Cholesterol has been shown to influence a number of processes involved in the generation of the neuritic plaques (predominantly consisting of Aβ peptides of 40 or 42 residues) and neurofibrillary tangles6,7. On a grosser level, atherosclerosis is a major contributor to stroke, and several drugs are available to reduce the risk.

Current evidence from epidemiological, animal, cell biology and genetic studies supports a possible involvement of cholesterol in the development of dementia and AD, suggesting dyslipidemia9-14 as one of the modifiable risk factors to be targeted by therapeutic interventions that are already widely available3,4,14-17. However, the overall relationship between dementia and dyslipidemia at present appears controversial18.
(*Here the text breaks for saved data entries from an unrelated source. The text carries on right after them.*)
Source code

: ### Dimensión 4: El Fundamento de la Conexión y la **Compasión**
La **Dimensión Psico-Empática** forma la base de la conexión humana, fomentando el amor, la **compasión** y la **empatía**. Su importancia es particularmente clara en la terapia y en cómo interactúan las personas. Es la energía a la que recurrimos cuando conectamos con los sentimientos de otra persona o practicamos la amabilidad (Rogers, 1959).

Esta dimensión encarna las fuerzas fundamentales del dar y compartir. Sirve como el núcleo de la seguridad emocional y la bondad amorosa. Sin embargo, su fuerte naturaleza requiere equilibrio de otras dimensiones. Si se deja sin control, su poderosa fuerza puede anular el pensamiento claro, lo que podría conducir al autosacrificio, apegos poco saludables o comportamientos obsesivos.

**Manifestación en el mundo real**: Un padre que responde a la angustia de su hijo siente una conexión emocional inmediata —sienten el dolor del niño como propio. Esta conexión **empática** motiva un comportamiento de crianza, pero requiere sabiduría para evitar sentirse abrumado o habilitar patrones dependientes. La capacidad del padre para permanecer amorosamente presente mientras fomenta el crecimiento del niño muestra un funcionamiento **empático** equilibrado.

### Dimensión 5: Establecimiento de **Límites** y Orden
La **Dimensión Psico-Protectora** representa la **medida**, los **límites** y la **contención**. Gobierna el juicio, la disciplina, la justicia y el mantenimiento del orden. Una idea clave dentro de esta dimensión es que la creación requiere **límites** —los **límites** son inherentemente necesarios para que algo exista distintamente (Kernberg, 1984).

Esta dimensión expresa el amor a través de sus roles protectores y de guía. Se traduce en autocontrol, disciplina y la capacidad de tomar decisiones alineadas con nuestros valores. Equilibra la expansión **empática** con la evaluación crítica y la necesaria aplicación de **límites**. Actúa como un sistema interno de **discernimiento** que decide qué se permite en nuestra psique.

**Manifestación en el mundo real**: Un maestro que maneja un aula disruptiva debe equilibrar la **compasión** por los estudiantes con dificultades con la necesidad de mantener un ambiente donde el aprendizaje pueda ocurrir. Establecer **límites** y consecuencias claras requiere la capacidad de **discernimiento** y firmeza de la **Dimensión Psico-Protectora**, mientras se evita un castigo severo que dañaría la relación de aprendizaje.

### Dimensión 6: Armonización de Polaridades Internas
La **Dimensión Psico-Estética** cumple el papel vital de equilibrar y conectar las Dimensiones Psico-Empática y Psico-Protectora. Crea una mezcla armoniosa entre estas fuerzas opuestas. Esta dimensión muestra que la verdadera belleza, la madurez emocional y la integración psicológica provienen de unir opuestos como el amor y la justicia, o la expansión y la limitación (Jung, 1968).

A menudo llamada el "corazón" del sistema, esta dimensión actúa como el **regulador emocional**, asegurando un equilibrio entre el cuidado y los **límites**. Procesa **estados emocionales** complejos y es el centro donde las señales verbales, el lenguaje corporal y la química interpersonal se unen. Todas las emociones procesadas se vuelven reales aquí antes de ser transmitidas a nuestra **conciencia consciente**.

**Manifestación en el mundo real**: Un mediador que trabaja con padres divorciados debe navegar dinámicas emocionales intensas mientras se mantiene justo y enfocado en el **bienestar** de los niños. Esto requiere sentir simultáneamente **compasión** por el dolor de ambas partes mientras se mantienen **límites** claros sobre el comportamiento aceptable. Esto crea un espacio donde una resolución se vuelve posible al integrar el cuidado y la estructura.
The current study found dyslipidemia to be more common in vascular dementia compared to AD, and AD patients with vascular risk factors are more likely to have dyslipidemia compared to those without them. Diabetes is an important risk factor for dyslipidemia in this population. This study is important because south Asians are more likely to have diabetes compared to non-south Asians14. High frequency of cardiovascular risk factors among patients with dementia, e.g., hypertension19, diabetes, etc. as comorbidities are important risk factors for development of dementia. This association has been noted in several other studies.

The major strength of the study is that it demonstrates a high frequency of dyslipidemia among those with dementia compared to controls. Limitation is smaller number of controls (n = 32) compared to cases. 

Timely management of cardiovascular risk factors20 such as diabetes, hypertension, dyslipidemia in patients with dementias could be potentially useful either to slow down or prevent catastrophic consequences associated with dementias.

CONCLUSIONS

The current study indicates that the patients with various types of dementias have a high frequency of dyslipidemia, and the frequency is higher compared to healthy controls (p ≤ 0.05).

Significant number of patients with dementia (29%) had derangement of lipid profile. Patients of AD with a diagnosis of diabetes and hypertension were more likely to have dyslipidemia compared to AD patients without these two comorbidities.

Findings of the current study point towards use of statins in management of dementias, which could be potentially useful in slowing down progression or reduce worsening of dementias.